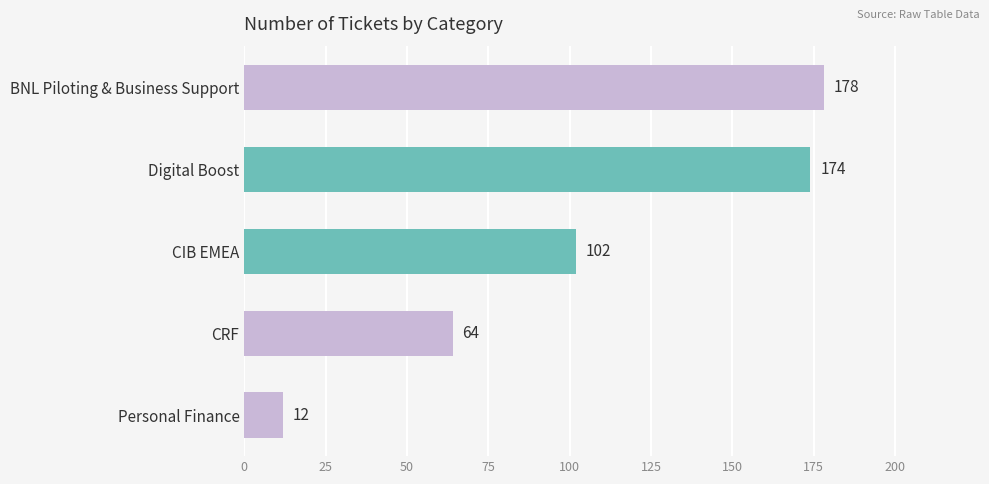

How many distinct data groups are displayed?

1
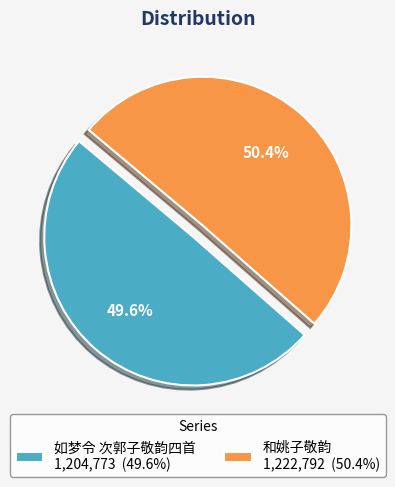

To the nearest percent, what is the combined percentage of 和姚子敬韵 and 如梦令 次郭子敬韵四首?

100%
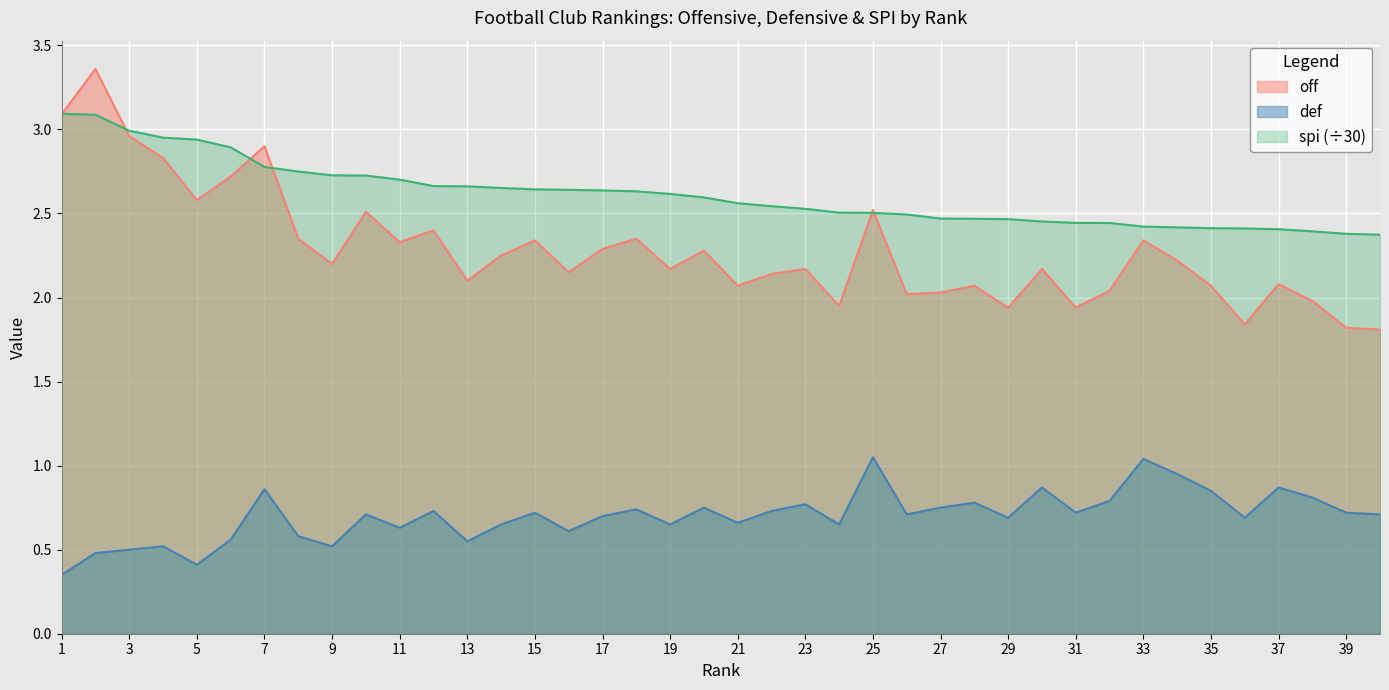

Rank the categories by def value from lowest to highest.

1, 5, 2, 3, 4, 9, 13, 6, 8, 16, 11, 14, 19, 24, 21, 29, 36, 17, 10, 26, 40, 15, 31, 39, 12, 22, 18, 20, 27, 23, 28, 32, 38, 35, 7, 30, 37, 34, 33, 25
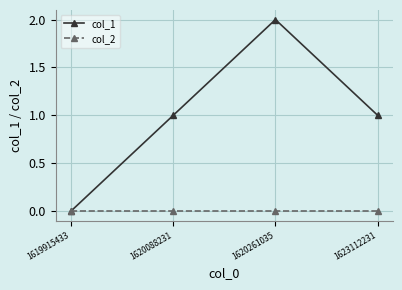

Is it true that col_2 equals 0 at 1620261035?

True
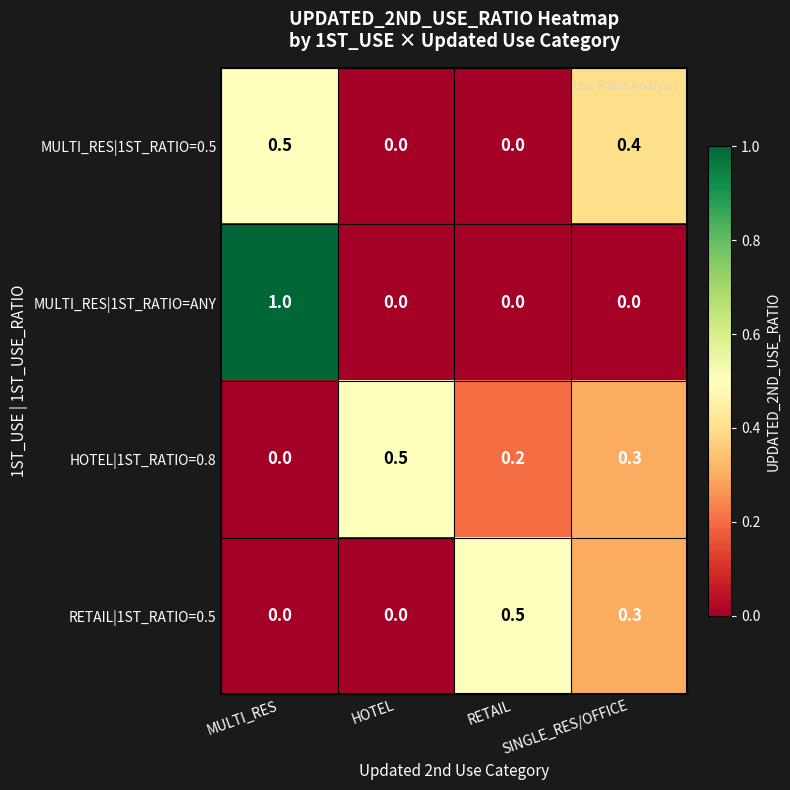

Is it true that MULTI_RES|1ST_RATIO=ANY equals 0.4 at HOTEL?

False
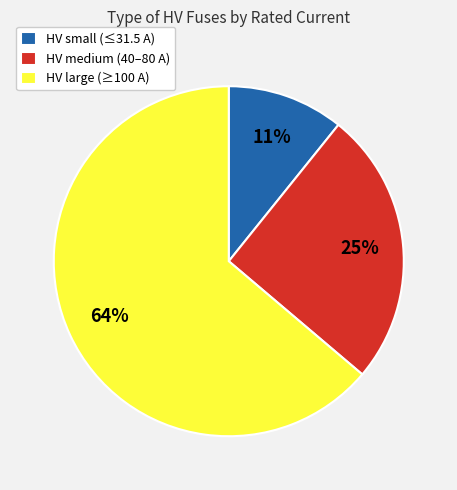

What is the ratio of the value at HV small (≤31.5 A) to the value at HV medium (40–80 A)?

0.4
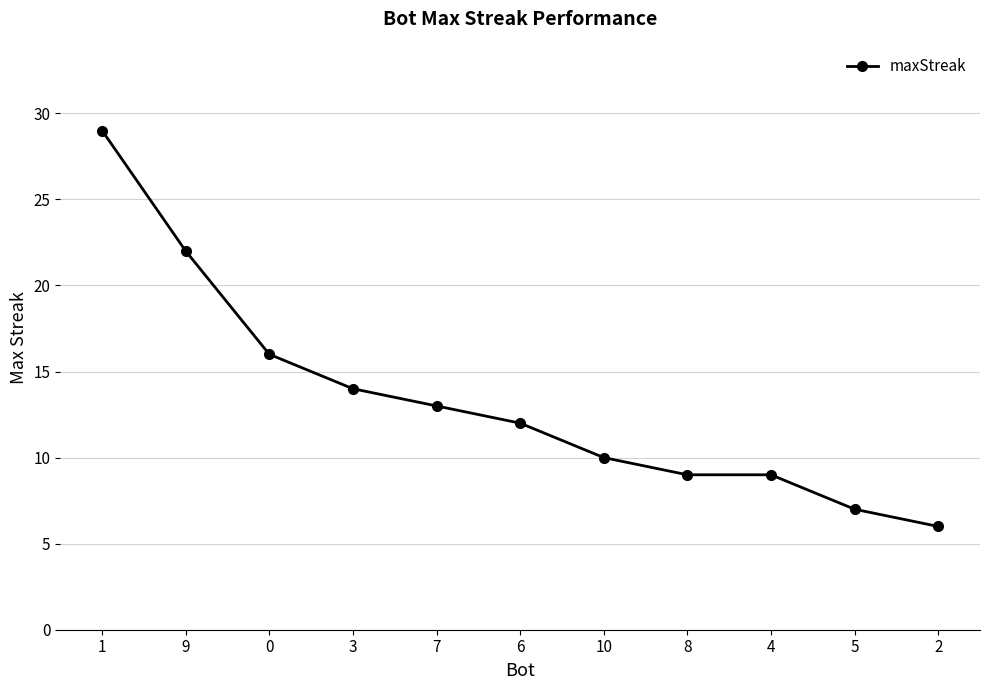

What is the label of the 11th point from the right?

1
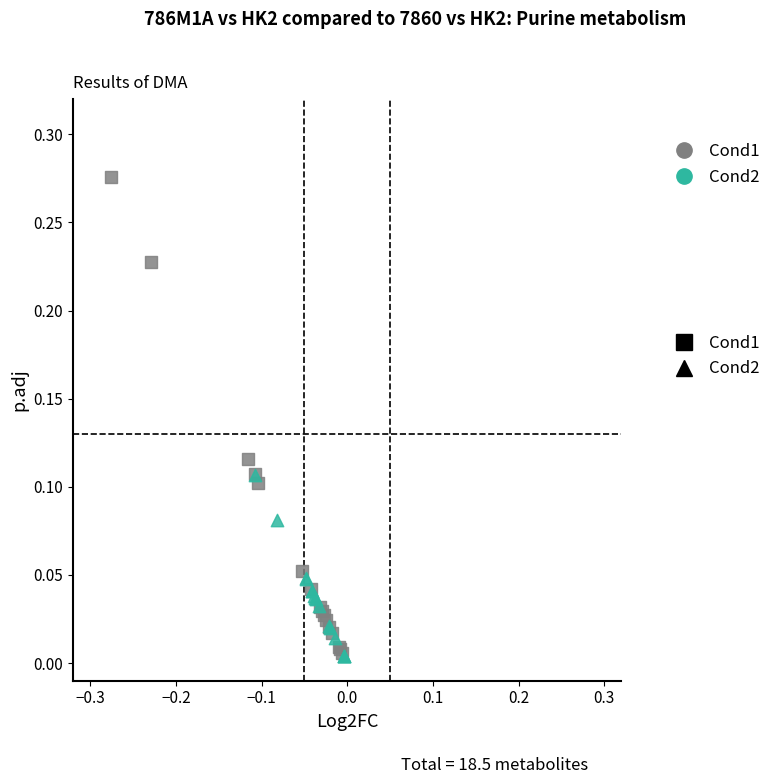

Which series contains the highest Y value?

Cond1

=====

Please retype the records above line for line without changing anything, and leave the pictures out.

- **Response for this exercise**:
How many distinct data groups are displayed?

1

To the nearest percent, what is the combined percentage of 和姚子敬韵 and 如梦令 次郭子敬韵四首?

100%

Rank the categories by def value from lowest to highest.

1, 5, 2, 3, 4, 9, 13, 6, 8, 16, 11, 14, 19, 24, 21, 29, 36, 17, 10, 26, 40, 15, 31, 39, 12, 22, 18, 20, 27, 23, 28, 32, 38, 35, 7, 30, 37, 34, 33, 25

Is it true that col_2 equals 0 at 1620261035?

True

Is it true that MULTI_RES|1ST_RATIO=ANY equals 0.4 at HOTEL?

False

What is the ratio of the value at HV small (≤31.5 A) to the value at HV medium (40–80 A)?

0.4

What is the label of the 11th point from the right?

1

Which series contains the highest Y value?

Cond1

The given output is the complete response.